Габи хотела было остаться с нею, но вспомнила, что у нее через час назначено свидание с адвокатом Гинзбургом, хоть изрядно дорогим, зато неплохо говорящим по-русски. И только в автобусе, чуть-чуть отрешась от трагедии Марика, она начала постепенно возвращаться к собственной беде.

Несмотря на жару ее вдруг начало трясти, так что зуб не попадал на зуб. Как она могла забыть — ее мужа только что арестовали! Арестовали за убийство! Ее мужа — за убийство! Что за чушь? Зачем ему понадобилось убивать Перезвонова? Зачем, ради чего?

Какая-то девочка открыла окно, на нее зашикали, и она тут же поспешно его закрыла. Порыв ветра поднял дыбом не чесанные с утра волосы Габи. Она сунула руку в сумку за расческой и наткнулась на туго скрученный свиток отпечатанных листков. Недоуменно раскрутив его, Габи вспомнила: сто лет назад, в прошлой жизни, пока Дунского еще не увели в полицию, она, понемногу приходя в себя от первого шока, подбежала к нему с криком:

«Что случилось, Алик?
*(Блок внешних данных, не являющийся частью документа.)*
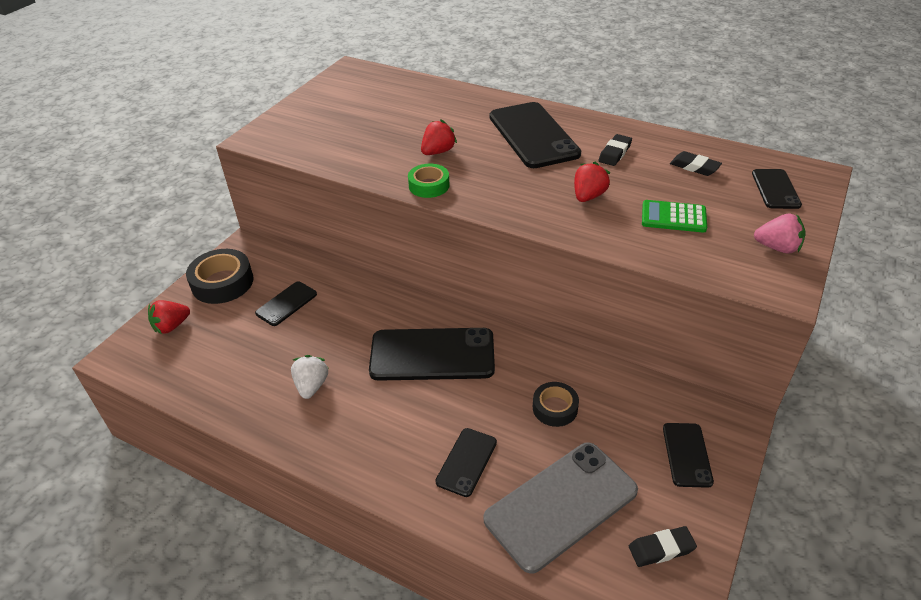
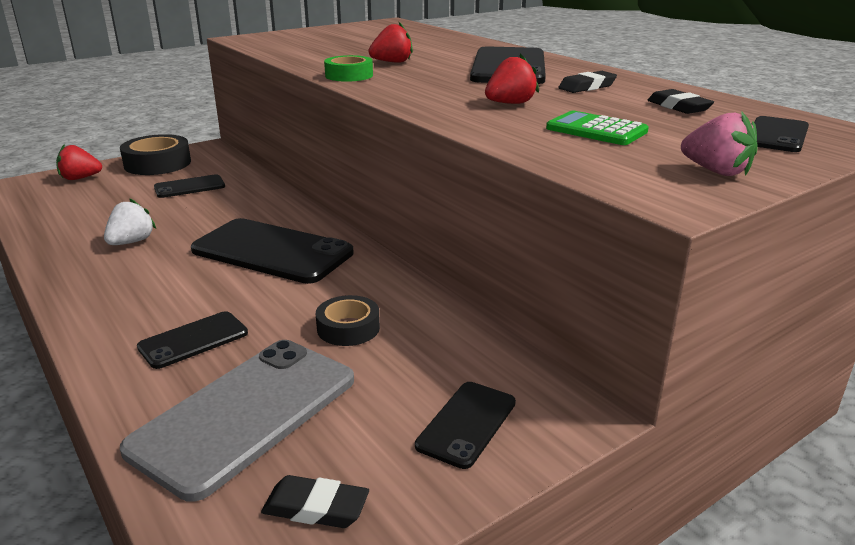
camera: 25 degrees right, 15 degrees down
(561, 505) = (245, 413): grey phone -> grey phone turned 45 degrees counterclockwise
Что ты натворил?»

Он и тут остался верен себе:

«Загляни в компьютер, и ты все поймешь», — сказал он загадочно, исчезая в темной пещере полицейской машины. В компьютере оказался довольно длинный незнакомый Габи текст. Читать его было некогда, но она изловчилась, и, поспешно натягивая на себя соответствующее предстоящей церемонии черное платье, напечатала этот текст на стареньком дрожащем принтере.

Глаза Габи, натренированные на чтении пьес, быстро пробежали по первым строкам:

«Давно ваша жена знакома с покойным?»

«Около трех недель».

«А точнее?»

«Вам число назвать? Числа не помню».

«Где они познакомились?».

«На вечеринке у наших друзей».

«А до того они не были знакомы?».

«Нет».

«Вы думаете или знаете?».

Она пропустила несколько реплик:

«Каков был характер отношений между вашей женой и покойным?».

Думаешь, как у твоей бабушки с польским хлыщем из Быгдоща? Так вот, хрен тебе, матка боска, — это про себя, а вслух смирней смирного:

«Она читала его стихи на литературных вечерах».

«Почему именно она?».

Действительно, почему именно она?

«Странный вопрос — она актриса, это ее профессия».

«А покойный платил ей?».

Господи, он что, спятил? Описывает, нет — расписывает! — собственный допрос в связи с убийством Перезвонова! Еще до того, как — как что? Как кто-то Перезвонова убил? Чушь какая-то — кому нужно было убивать этого шута горохового? Ну, стихи пишет, и что с того — кому сегодня нужны стихи? Значит, убить его могли только из-за чего-то другого, из ревности, например. А из ревности — кого к кому могли приревновать? Ответ получался несъедобный — кто еще мог приревновать, кроме Дунского? Вот почему за ним пришли! Какой ужас!